“景烯中了,而且还是解元。”
张氏一呆,回过神来说道:“我记得你说过景烯是十岁才启蒙的。不过八年不仅童试第一,现在连乡试又是第一,这也太不可思议了。”
清舒在信里说符景烯十岁拜师,结果张氏就理解成十岁开始读书识字。
林承志说道:“他的先生可是状元郎,且他又得了兰老太爷的指点。哪怕他启蒙得晚,可起点高啊。”
他找人打探过才知道兰老太爷不仅是帝师,更是文坛领袖,多少人想见他一面都见不到。符景烯却能跟着他学了一年,可想而知那是多大的福份。
张氏闻言说道:“文哥儿明年也六岁了,也该拜师了。”
她现在也明白过来县学的先生跟那些名扬天下的大儒相比,天差地别。
林承志明白他的意思:“所以我准备下个月去京城,等明年再回来。”
原本他是准备今年三月去京的,只是没成想在他动身前几天林老太爷病倒了。哪怕厌烦林老太爷,现在也不能让其出事。一来清舒跟如蝶都到出嫁的年岁,要丁忧三年,守孝完都成老姑娘了。另外林承钰要丁忧,那好不容易谋到的差事又泡汤了。

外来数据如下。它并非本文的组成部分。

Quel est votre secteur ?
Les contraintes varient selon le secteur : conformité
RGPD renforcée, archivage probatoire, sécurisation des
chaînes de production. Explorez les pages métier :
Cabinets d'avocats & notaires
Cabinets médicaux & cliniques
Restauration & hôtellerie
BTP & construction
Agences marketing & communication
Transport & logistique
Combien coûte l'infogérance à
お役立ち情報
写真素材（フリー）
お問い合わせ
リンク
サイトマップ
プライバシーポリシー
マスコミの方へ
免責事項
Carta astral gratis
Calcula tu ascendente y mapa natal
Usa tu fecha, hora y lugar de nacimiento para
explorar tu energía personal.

花了近百两银子才将林老太爷的病治好,如今也好吃好喝地供着。
“那翰采呢?”
林承志摇摇头说道:“他姓万不姓林,不该我们操心。”
若是万翰采考中了举人,去了京城倒算是可以请清舒帮忙介绍个好的书院。至于现在,还是算了。
看着张氏不忍心的样子,林承志说道:“你没发现清舒现在对我们冷淡了许多?前几年隔两三个月会给我写一封信,可今年清舒就端午前写了一封信给我,其他的信件都是乐文写的。”

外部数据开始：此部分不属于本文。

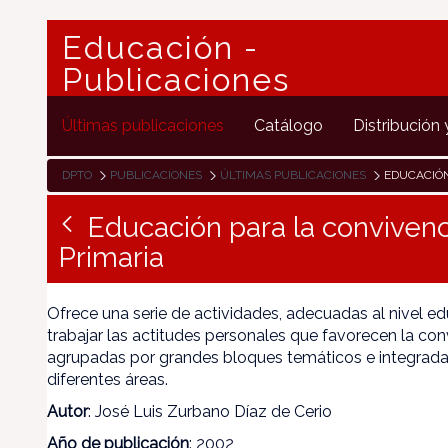
Educación -
Publicaciones
Últimas publicaciones
Catálogo
Distribución 
DPTO
PUBLICACIONES
ÚLTIMAS PUBLICACIONES
EDUCACIÓN PARA
Educación para la convivenc
Primaria
Ofrece una serie de actividades, adecuadas al nivel e
trabajar las actitudes personales que favorecen la con
agrupadas por grandes bloques temáticos e integradas 
diferentes áreas.
Autor
: José Luis Zurbano Díaz de Cerio
Año de publicación
: 2002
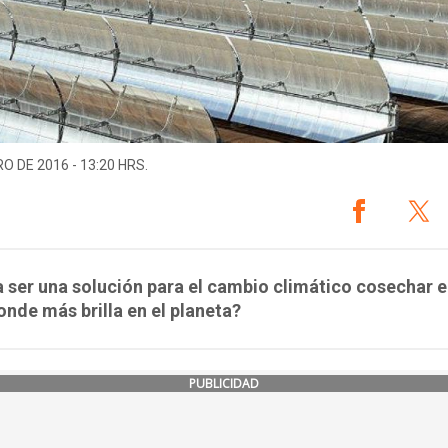
O DE 2016 - 13:20 HRS.
 ser una solución para el cambio climático cosechar 
onde más brilla en el planeta?
PUBLICIDAD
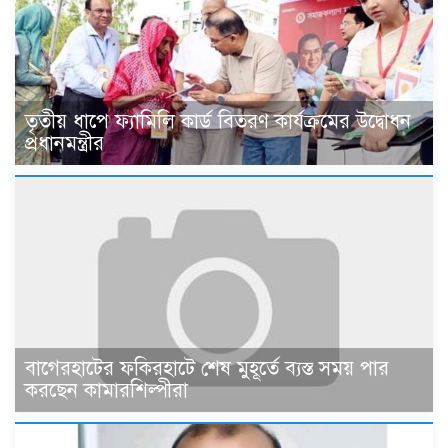
তৃতীয় ধাপে ফ্যামিলি কার্ড বিতরণ কার্যক্রমের উদ্বোধন
প্রধানমন্ত্রীর
বাগেরহাটের ফকিরহাটে শেষ মুহূর্তে ব্যস্ত সময় পার
করছেন কামারশিল্পীরা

张氏脸色一变:“当家的,你的意思是因为如蝶的事清舒对我们有所不满?”
林承志说道:“隔得远不能经常往来关系本来就有些生疏了,如蝶又闹了那么一出换谁心里都不舒坦。”
张氏此事后悔不已。若因为这事让清舒心存不满从而连乐文都不管,那就是捡了芝麻丢了西瓜。
女儿固然疼爱,但在张氏心中最重要的还是儿子。
事实上,林承志跟张氏都多想了。清舒之所以没写信不是心存不满,而是没话可说。学堂内的事没必要说,符景烯跟顾娴的事也不好跟他说。
这人傍晚,来喜将六个卤肉铺上个月的账本交给清舒核算。
经了上次的教训,加上清舒对手下也比以前严厉了,来喜如今老实得很。
清舒叫了安安过来说道:“你今年也十三了,也学会如何打理铺子跟田产了。”
虽然安安帮着管家,但她基本都是按照旧例并不需要费太多的功夫。
安安说道:“姐,我不是做生意的料也对这个不感兴趣。你们给我置办的两个铺子我以后就租出去收租金。”